Acabóse
Durante los años más insensatos de la historia europea, entre 1920 y 1940, se generalizó el culto del héroe. El mundo quedó escindido en burgueses (codiciosos, egoístas, cobardes, farisaicos) y revolucionarios (puros, generosos, heroicos, auténticos). Lo más chocante es que los cultivadores del héroe revolucionario eran, en su mayoría, burgueses. Los fascistas italianos, los nacionalsocialistas alemanes, los falangistas españoles y demás movimientos de clase media, cantaban la muerte de los héroes como destino supremo del hombre superior. En aquella época aún no había mujeres superiores, pero muchas de ellas saltaban como cabras en la cama de D'Annunzio, el héroe de Mussolini, sin saber que su verdadero nombre era Gabriele Raspagnetta.
Del otro lado de la trinchera, la burguesía funcionarial soviética cantaba con lírica viril al héroe proletario. Y los últimos estertores, Mao, Pol Poth, el Che, aún lograron bombear la sangre de exangües niños burgueses, desconcertados por la trivialidad de la vida y felices al ver cómo (otros) se inmolaban por nobles causas.
La última camada de héroes, los suicidas islámicos, parecen un producto degenerado y atroz de una tradición tan europea como oriental, razón por la cual Ian Buruma dice que nada de 'guerra entre civilizaciones', sino, una vez más, el atávico horror a la vida urbana, laica y banal que lleva siglos produciendo mártires antiliberales. Para mucha gente, es imposible vivir sin Dios y sin dueño.
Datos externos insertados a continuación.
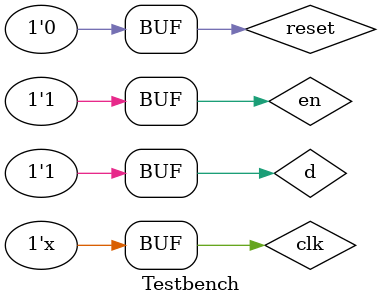
<source format=v>
`timescale 1ns / 1ps

module Testbench();

    reg clk, reset;
    reg en;
    reg d;
    wire q;
    
    DFF UUT(clk,reset,en,d,q);
    
    always #5 clk=~clk;
    
    initial
    begin
    
        clk=0;
        reset=1;
        en=0;
        d=1;
        
        #100;
        reset=0;
        en=0;
        d=1;
        
        #100;
        reset=0;
        en=1;
        d=1;
    
    end
    
endmodule

</source>
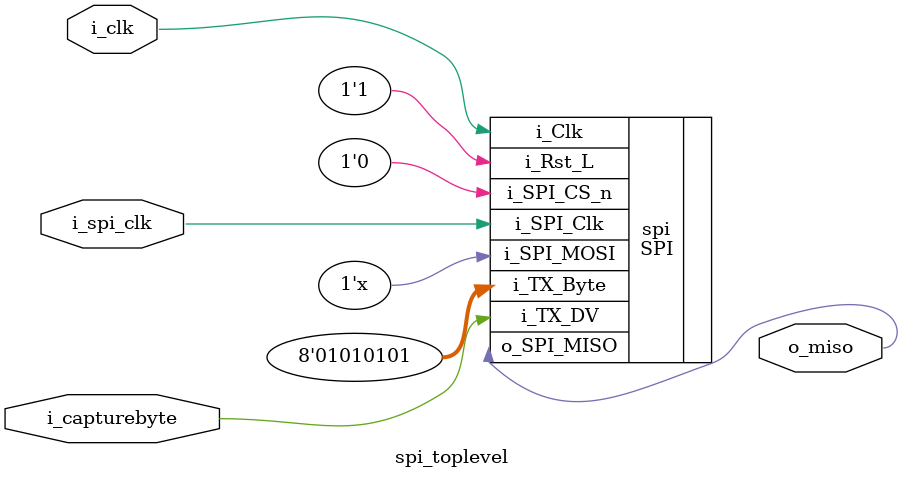
<source format=v>
/*
	Author(s): Steven Miller
	Date created: November 8 2024
	Purpose: SPI slave test
	Notes:
	Log:
		$ November 8 2024 Steven: Initial creation.
*/

module spi_toplevel
(
	input i_clk,
	input i_spi_clk,
	input i_capturebyte,
	output o_miso

);

SPI spi
  (
   // Control/Data Signals,
   .i_Rst_L(1'h1),    // FPGA Reset, active low
   .i_Clk(i_clk),      // FPGA Clock
   .i_TX_DV(i_capturebyte),    // Data Valid pulse to register i_TX_Byte
   .i_TX_Byte(8'b01010101),  // Byte to serialize to MISO.
   .i_SPI_Clk(i_spi_clk),
   .i_SPI_MOSI(1'hz),
   .i_SPI_CS_n(1'h0),        // active low
	//.o_RX_DV(),    // Data Valid pulse (1 clock cycle)
   //.o_RX_Byte(),  // Byte received on MOSI
	.o_SPI_MISO(o_miso),
   );
	
endmodule
</source>
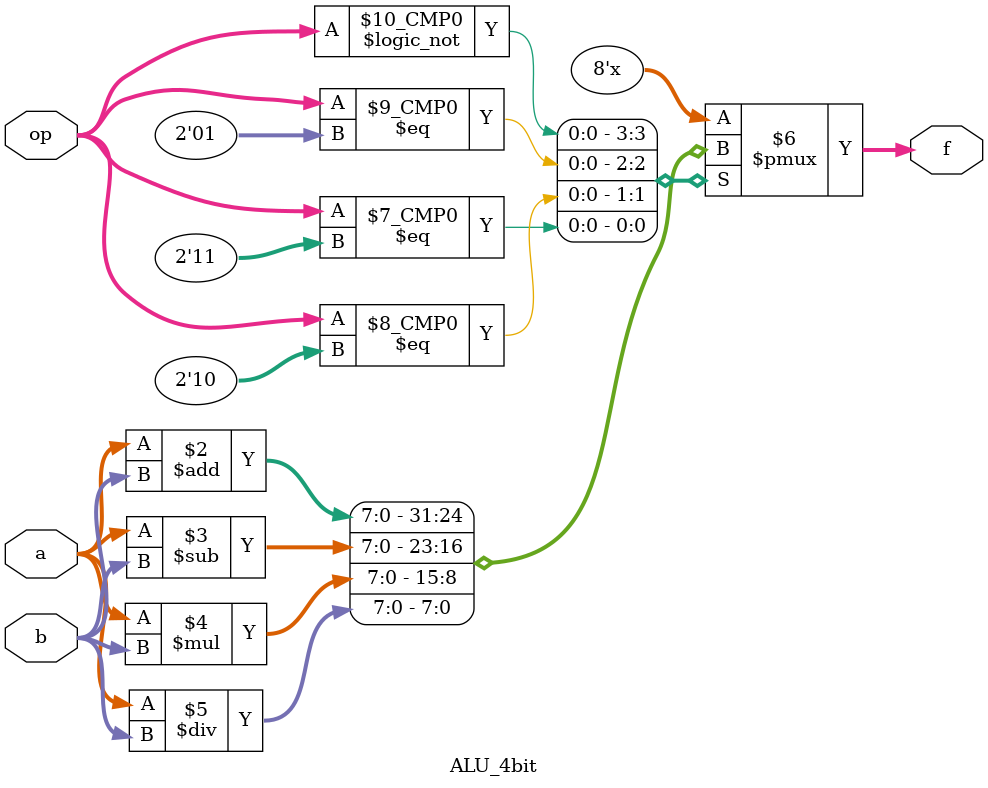
<source format=v>
module ALU_4bit (f, a, b, op);
    input [1: 0] op;
    input [7: 0] a, b;

    output reg [7: 0] f;

    parameter ADD = 2'b00, SUB = 2'b01, MUL = 2'b10, DIV = 2'b11;

    always @ (*)
    begin
        case (op)
        ADD: f <= a + b;
        SUB: f <= a - b;
        MUL: f <= a * b;
        DIV: f <= a/b;

        endcase
    end
endmodule
</source>
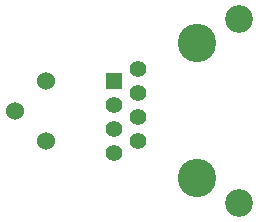
<source format=gbr>
%TF.GenerationSoftware,KiCad,Pcbnew,(5.1.8-0-10_14)*%
%TF.CreationDate,2021-03-11T09:36:11+11:00*%
%TF.ProjectId,Sensor,53656e73-6f72-42e6-9b69-6361645f7063,rev?*%
%TF.SameCoordinates,Original*%
%TF.FileFunction,Soldermask,Top*%
%TF.FilePolarity,Negative*%
%FSLAX46Y46*%
G04 Gerber Fmt 4.6, Leading zero omitted, Abs format (unit mm)*
G04 Created by KiCad (PCBNEW (5.1.8-0-10_14)) date 2021-03-11 09:36:11*
%MOMM*%
%LPD*%
G01*
G04 APERTURE LIST*
%ADD10C,1.524000*%
%ADD11C,2.355000*%
%ADD12C,3.250000*%
%ADD13C,1.398000*%
%ADD14R,1.398000X1.398000*%
G04 APERTURE END LIST*
D10*
%TO.C,D1*%
X208000000Y-83660000D03*
X210600000Y-86200000D03*
X210600000Y-81100000D03*
%TD*%
D11*
%TO.C,J1*%
X226910000Y-75800000D03*
X226910000Y-91400000D03*
D12*
X223400000Y-77885000D03*
X223400000Y-89315000D03*
D13*
X218400000Y-86135000D03*
X216370000Y-87155000D03*
X216370000Y-85125000D03*
X216370000Y-83095000D03*
X218400000Y-84105000D03*
X218400000Y-82075000D03*
X218400000Y-80045000D03*
D14*
X216370000Y-81065000D03*
%TD*%
M02*

</source>
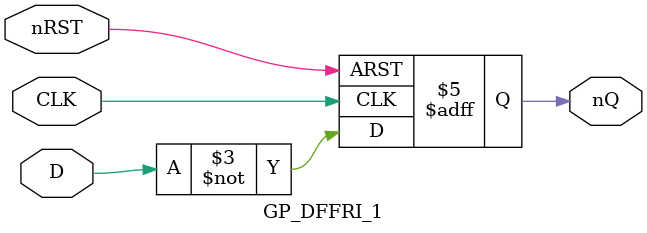
<source format=v>
module GP_DFFRI_1(input D, CLK, nRST, output reg nQ);
	parameter [0:0] INIT = 1'bx;
	initial nQ = INIT;
	always @(posedge CLK, negedge nRST) begin
		if (!nRST)
			nQ <= 1'b1;
		else
			nQ <= ~D;
	end
endmodule
</source>
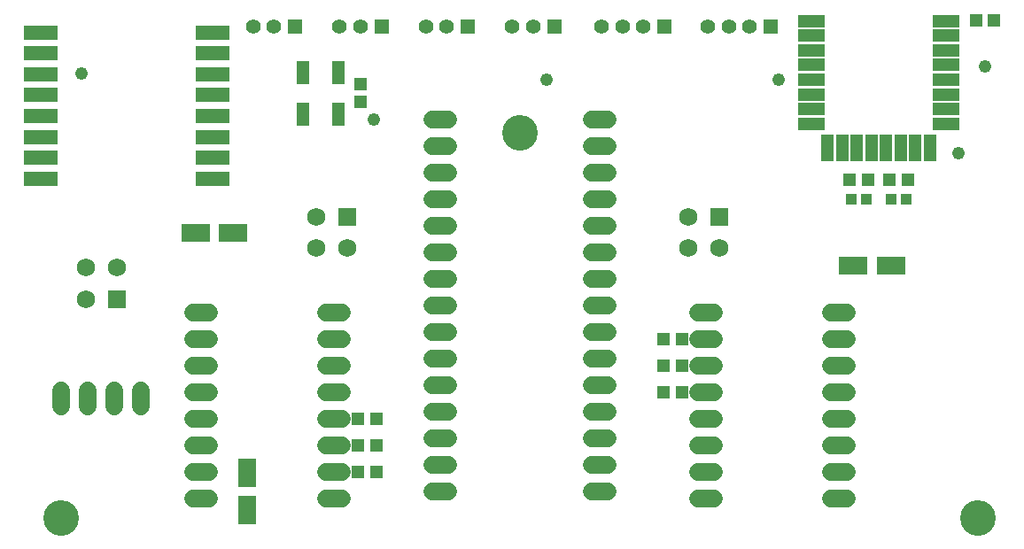
<source format=gts>
G75*
%MOIN*%
%OFA0B0*%
%FSLAX25Y25*%
%IPPOS*%
%LPD*%
%AMOC8*
5,1,8,0,0,1.08239X$1,22.5*
%
%ADD10C,0.13398*%
%ADD11R,0.05131X0.08674*%
%ADD12R,0.10446X0.04737*%
%ADD13R,0.04737X0.10446*%
%ADD14R,0.12611X0.05524*%
%ADD15R,0.11036X0.07099*%
%ADD16R,0.05052X0.04934*%
%ADD17R,0.07099X0.11036*%
%ADD18C,0.06800*%
%ADD19R,0.06824X0.06824*%
%ADD20C,0.06824*%
%ADD21R,0.05600X0.05600*%
%ADD22C,0.05600*%
%ADD23R,0.04737X0.05131*%
%ADD24R,0.03950X0.03950*%
%ADD25C,0.04762*%
D10*
X0016800Y0014300D03*
X0189300Y0159300D03*
X0361800Y0014300D03*
D11*
X0120993Y0166426D03*
X0107607Y0166426D03*
X0107607Y0182174D03*
X0120993Y0182174D03*
D12*
X0299103Y0184851D03*
X0299103Y0190363D03*
X0299103Y0195875D03*
X0299103Y0201387D03*
X0299103Y0179339D03*
X0299103Y0173828D03*
X0299103Y0168316D03*
X0299103Y0162804D03*
X0349497Y0162804D03*
X0349497Y0168316D03*
X0349497Y0173828D03*
X0349497Y0179339D03*
X0349497Y0184851D03*
X0349497Y0190363D03*
X0349497Y0195875D03*
X0349497Y0201387D03*
D13*
X0343591Y0153769D03*
X0338080Y0153769D03*
X0332568Y0153769D03*
X0327056Y0153769D03*
X0321544Y0153769D03*
X0316032Y0153769D03*
X0310520Y0153769D03*
X0305009Y0153769D03*
D14*
X0073690Y0149891D03*
X0073690Y0142017D03*
X0073690Y0157765D03*
X0073690Y0165639D03*
X0073690Y0173513D03*
X0073690Y0181387D03*
X0073690Y0189261D03*
X0073690Y0197135D03*
X0009123Y0197135D03*
X0009123Y0189261D03*
X0009123Y0181387D03*
X0009123Y0173513D03*
X0009123Y0165639D03*
X0009123Y0157765D03*
X0009123Y0149891D03*
X0009123Y0142017D03*
D15*
X0067213Y0121800D03*
X0081387Y0121800D03*
X0314713Y0109300D03*
X0328887Y0109300D03*
D16*
X0129300Y0170855D03*
X0129300Y0177745D03*
D17*
X0086800Y0031387D03*
X0086800Y0017213D03*
D18*
X0072300Y0021800D02*
X0066300Y0021800D01*
X0066300Y0031800D02*
X0072300Y0031800D01*
X0072300Y0041800D02*
X0066300Y0041800D01*
X0066300Y0051800D02*
X0072300Y0051800D01*
X0072300Y0061800D02*
X0066300Y0061800D01*
X0066300Y0071800D02*
X0072300Y0071800D01*
X0072300Y0081800D02*
X0066300Y0081800D01*
X0066300Y0091800D02*
X0072300Y0091800D01*
X0116300Y0091800D02*
X0122300Y0091800D01*
X0122300Y0081800D02*
X0116300Y0081800D01*
X0116300Y0071800D02*
X0122300Y0071800D01*
X0122300Y0061800D02*
X0116300Y0061800D01*
X0116300Y0051800D02*
X0122300Y0051800D01*
X0122300Y0041800D02*
X0116300Y0041800D01*
X0116300Y0031800D02*
X0122300Y0031800D01*
X0122300Y0021800D02*
X0116300Y0021800D01*
X0156300Y0024300D02*
X0162300Y0024300D01*
X0162300Y0034300D02*
X0156300Y0034300D01*
X0156300Y0044300D02*
X0162300Y0044300D01*
X0162300Y0054300D02*
X0156300Y0054300D01*
X0156300Y0064300D02*
X0162300Y0064300D01*
X0162300Y0074300D02*
X0156300Y0074300D01*
X0156300Y0084300D02*
X0162300Y0084300D01*
X0162300Y0094300D02*
X0156300Y0094300D01*
X0156300Y0104300D02*
X0162300Y0104300D01*
X0162300Y0114300D02*
X0156300Y0114300D01*
X0156300Y0124300D02*
X0162300Y0124300D01*
X0162300Y0134300D02*
X0156300Y0134300D01*
X0156300Y0144300D02*
X0162300Y0144300D01*
X0162300Y0154300D02*
X0156300Y0154300D01*
X0156300Y0164300D02*
X0162300Y0164300D01*
X0216300Y0164300D02*
X0222300Y0164300D01*
X0222300Y0154300D02*
X0216300Y0154300D01*
X0216300Y0144300D02*
X0222300Y0144300D01*
X0222300Y0134300D02*
X0216300Y0134300D01*
X0216300Y0124300D02*
X0222300Y0124300D01*
X0222300Y0114300D02*
X0216300Y0114300D01*
X0216300Y0104300D02*
X0222300Y0104300D01*
X0222300Y0094300D02*
X0216300Y0094300D01*
X0216300Y0084300D02*
X0222300Y0084300D01*
X0222300Y0074300D02*
X0216300Y0074300D01*
X0216300Y0064300D02*
X0222300Y0064300D01*
X0222300Y0054300D02*
X0216300Y0054300D01*
X0216300Y0044300D02*
X0222300Y0044300D01*
X0222300Y0034300D02*
X0216300Y0034300D01*
X0216300Y0024300D02*
X0222300Y0024300D01*
X0256300Y0021800D02*
X0262300Y0021800D01*
X0262300Y0031800D02*
X0256300Y0031800D01*
X0256300Y0041800D02*
X0262300Y0041800D01*
X0262300Y0051800D02*
X0256300Y0051800D01*
X0256300Y0061800D02*
X0262300Y0061800D01*
X0262300Y0071800D02*
X0256300Y0071800D01*
X0256300Y0081800D02*
X0262300Y0081800D01*
X0262300Y0091800D02*
X0256300Y0091800D01*
X0306300Y0091800D02*
X0312300Y0091800D01*
X0312300Y0081800D02*
X0306300Y0081800D01*
X0306300Y0071800D02*
X0312300Y0071800D01*
X0312300Y0061800D02*
X0306300Y0061800D01*
X0306300Y0051800D02*
X0312300Y0051800D01*
X0312300Y0041800D02*
X0306300Y0041800D01*
X0306300Y0031800D02*
X0312300Y0031800D01*
X0312300Y0021800D02*
X0306300Y0021800D01*
X0046800Y0056300D02*
X0046800Y0062300D01*
X0036800Y0062300D02*
X0036800Y0056300D01*
X0026800Y0056300D02*
X0026800Y0062300D01*
X0016800Y0062300D02*
X0016800Y0056300D01*
D19*
X0037706Y0096800D03*
X0124300Y0127706D03*
X0264300Y0127706D03*
D20*
X0252489Y0127706D03*
X0252489Y0115894D03*
X0264300Y0115894D03*
X0124300Y0115894D03*
X0112489Y0115894D03*
X0112489Y0127706D03*
X0037706Y0108611D03*
X0025894Y0108611D03*
X0025894Y0096800D03*
D21*
X0104674Y0199300D03*
X0137174Y0199300D03*
X0169674Y0199300D03*
X0202174Y0199300D03*
X0243611Y0199300D03*
X0283611Y0199300D03*
D22*
X0275737Y0199300D03*
X0267863Y0199300D03*
X0259989Y0199300D03*
X0235737Y0199300D03*
X0227863Y0199300D03*
X0219989Y0199300D03*
X0194300Y0199300D03*
X0186426Y0199300D03*
X0161800Y0199300D03*
X0153926Y0199300D03*
X0129300Y0199300D03*
X0121426Y0199300D03*
X0096800Y0199300D03*
X0088926Y0199300D03*
D23*
X0243454Y0081800D03*
X0250146Y0081800D03*
X0250146Y0071800D03*
X0243454Y0071800D03*
X0243454Y0061800D03*
X0250146Y0061800D03*
X0135146Y0051800D03*
X0128454Y0051800D03*
X0128454Y0041800D03*
X0135146Y0041800D03*
X0135146Y0031800D03*
X0128454Y0031800D03*
X0313454Y0141800D03*
X0320146Y0141800D03*
X0328454Y0141800D03*
X0335146Y0141800D03*
X0360954Y0201800D03*
X0367646Y0201800D03*
D24*
X0334753Y0134300D03*
X0328847Y0134300D03*
X0319753Y0134300D03*
X0313847Y0134300D03*
D25*
X0354300Y0151800D03*
X0364300Y0184300D03*
X0286800Y0179300D03*
X0199300Y0179300D03*
X0134300Y0164300D03*
X0024300Y0181800D03*
M02*

</source>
Los últimos héroes son tristes y odian al héroe ebrio y danzarín de Nietzsche, su mayor enemigo. Rezan, ayunan, son castos, aman a Dios, parecen salidos de un raro Frente de Juventudes dirigido por monseñor Rouco y Josu Ternera. Desprecian por igual a burgueses y proletarios, como los etarras, que tanto matan a un potentado como a su cocinero. Para ellos, lo único capaz de salvar al mundo es un clérigo analfabeto, machista, vesánico y paranoico, con una fe descomunal en la Vida Eterna y en la Patria.
Los suicidas terminales nos están liberando de las dudas que aún pudieran quedarnos (a nosotros, lectores de Malraux, de Jünger, de Peguy) para distinguir a un héroe de un imbécil.